== Records to process ==
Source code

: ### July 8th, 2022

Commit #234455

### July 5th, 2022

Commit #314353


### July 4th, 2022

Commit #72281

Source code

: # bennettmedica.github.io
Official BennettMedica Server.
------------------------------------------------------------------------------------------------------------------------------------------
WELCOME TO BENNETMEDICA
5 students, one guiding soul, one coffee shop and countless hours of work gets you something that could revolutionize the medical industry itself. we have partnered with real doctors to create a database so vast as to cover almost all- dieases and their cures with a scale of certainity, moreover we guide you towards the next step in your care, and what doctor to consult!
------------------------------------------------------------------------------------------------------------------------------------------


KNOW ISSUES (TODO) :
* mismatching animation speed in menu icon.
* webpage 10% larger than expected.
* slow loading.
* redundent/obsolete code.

== Activity ==
Within the listing, how many lines hold the string "July"? Answer with the number alone.

== Worked solution ==
3